**TASK REQUIREMENTS**
In the entries below, count each line where "from" appears. Give the total and nothing more.
┌─ INFORMATION
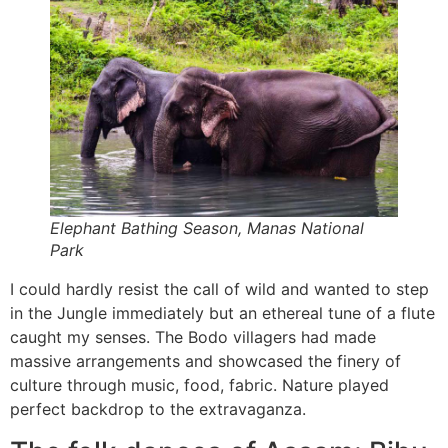
Elephant Bathing Season, Manas National
Park
I could hardly resist the call of wild and wanted to step
in the Jungle immediately but an ethereal tune of a flute
caught my senses. The Bodo villagers had made
massive arrangements and showcased the finery of
culture through music, food, fabric. Nature played
perfect backdrop to the extravaganza.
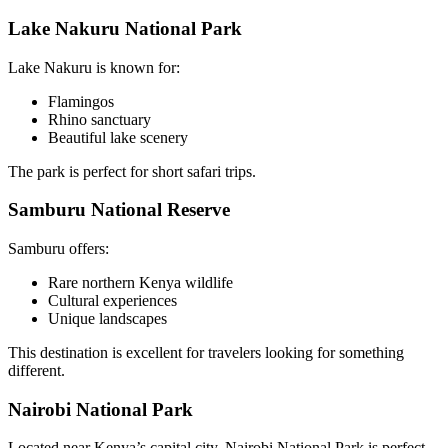
Lake Nakuru National Park
Lake Nakuru is known for:
Flamingos
Rhino sanctuary
Beautiful lake scenery
The park is perfect for short safari trips.
Samburu National Reserve
Samburu offers:
Rare northern Kenya wildlife
Cultural experiences
Unique landscapes
This destination is excellent for travelers looking for something
different.
Nairobi National Park
Located near Kenya’s capital city, Nairobi National Park is perfect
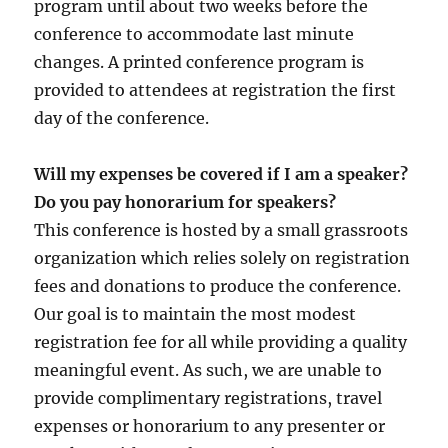
program until about two weeks before the
conference to accommodate last minute
changes. A printed conference program is
provided to attendees at registration the first
day of the conference.
Will my expenses be covered if I am a speaker?
Do you pay honorarium for speakers?
This conference is hosted by a small grassroots
organization which relies solely on registration
fees and donations to produce the conference.
Our goal is to maintain the most modest
registration fee for all while providing a quality
meaningful event. As such, we are unable to
provide complimentary registrations, travel
expenses or honorarium to any presenter or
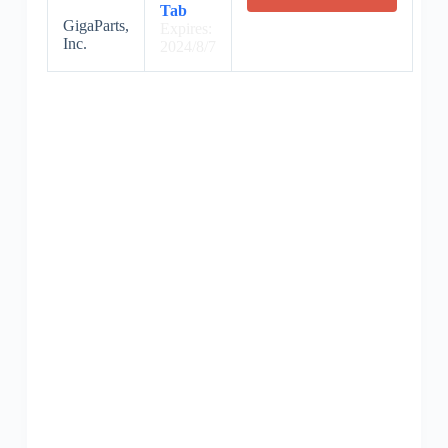
Tab
GigaParts,
Expires:
Inc.
2024/8/7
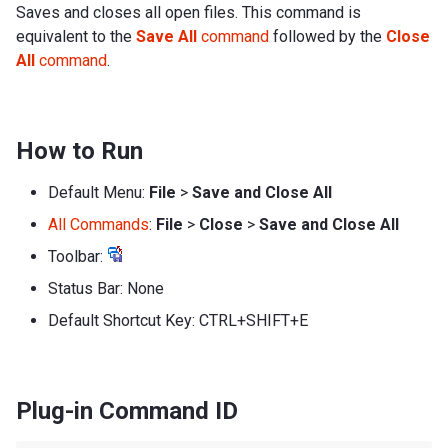
Saves and closes all open files. This command is
equivalent to the
Save All
command
followed by the
Close
All
command
.
How to Run
Default Menu:
File
>
Save and Close All
All Commands
:
File
>
Close
>
Save and Close All
Toolbar:
Status Bar: None
Default Shortcut Key: CTRL+SHIFT+E
Plug-in Command ID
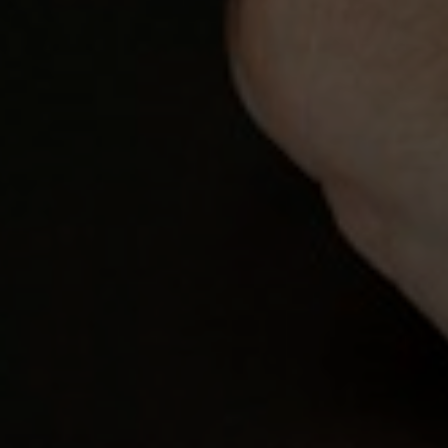
Contact Details
Brandon Mason
PHONE
(917) 924-2145
EMAIL
[email protected]
575 MADISON AVE. 3rd Floor
NEW YORK, NY 10022
Submit a Message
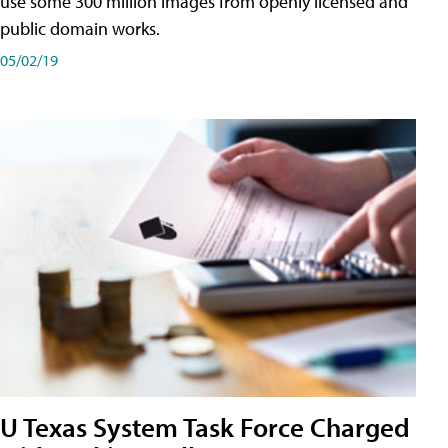
use some 300 million images from openly licensed and
public domain works.
05/02/19
U Texas System Task Force Charged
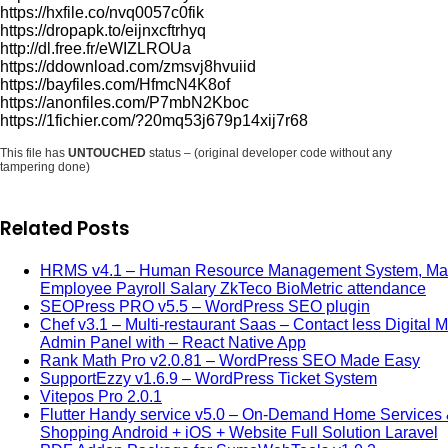
https://hxfile.co/nvq0057c0fik
https://dropapk.to/eijnxcftrhyq
http://dl.free.fr/eWIZLROUa
https://ddownload.com/zmsvj8hvuiid
https://bayfiles.com/HfmcN4K8of
https://anonfiles.com/P7mbN2Kboc
https://1fichier.com/?20mq53j679p14xij7r68
This file has
UNTOUCHED
status – (original developer code without any
tampering done)
Related Posts
HRMS v4.1 – Human Resource Management System, M
Employee Payroll Salary ZkTeco BioMetric attendance
SEOPress PRO v5.5 – WordPress SEO plugin
Chef v3.1 – Multi-restaurant Saas – Contact less Digital 
Admin Panel with – React Native App
Rank Math Pro v2.0.81 – WordPress SEO Made Easy
SupportEzzy v1.6.9 – WordPress Ticket System
Vitepos Pro 2.0.1
Flutter Handy service v5.0 – On-Demand Home Services
Shopping Android + iOS + Website Full Solution Laravel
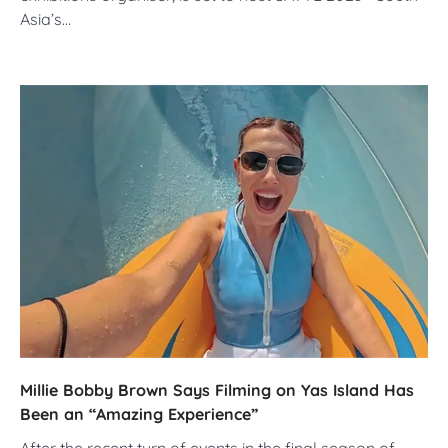
Asia’s…
Millie Bobby Brown Says Filming on Yas Island Has
Been an “Amazing Experience”
After the recent turn of events in the final season of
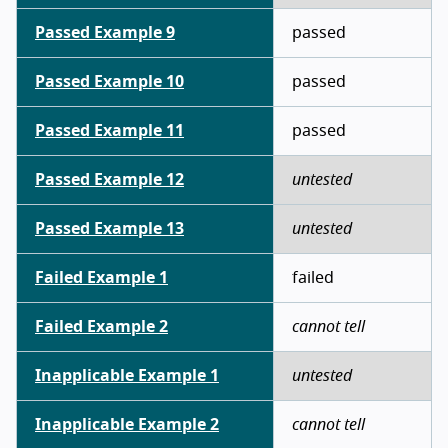
Passed Example 9
passed
Passed Example 10
passed
Passed Example 11
passed
Passed Example 12
untested
Passed Example 13
untested
Failed Example 1
failed
Failed Example 2
cannot tell
Inapplicable Example 1
untested
Inapplicable Example 2
cannot tell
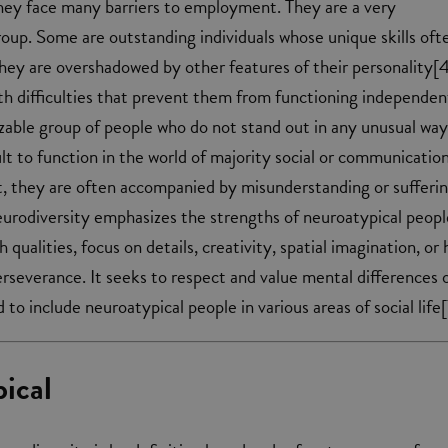
hey face many barriers to employment. They are a very
up. Some are outstanding individuals whose unique skills oft
ey are overshadowed by other features of their personality[4
h difficulties that prevent them from functioning independen
sizable group of people who do not stand out in any unusual way
cult to function in the world of majority social or communicatio
t, they are often accompanied by misunderstanding or sufferin
urodiversity emphasizes the strengths of neuroatypical peopl
 qualities, focus on details, creativity, spatial imagination, or 
rseverance. It seeks to respect and value mental differences 
 to include neuroatypical people in various areas of social life[
ical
└─
**TASK SOLUTION**
2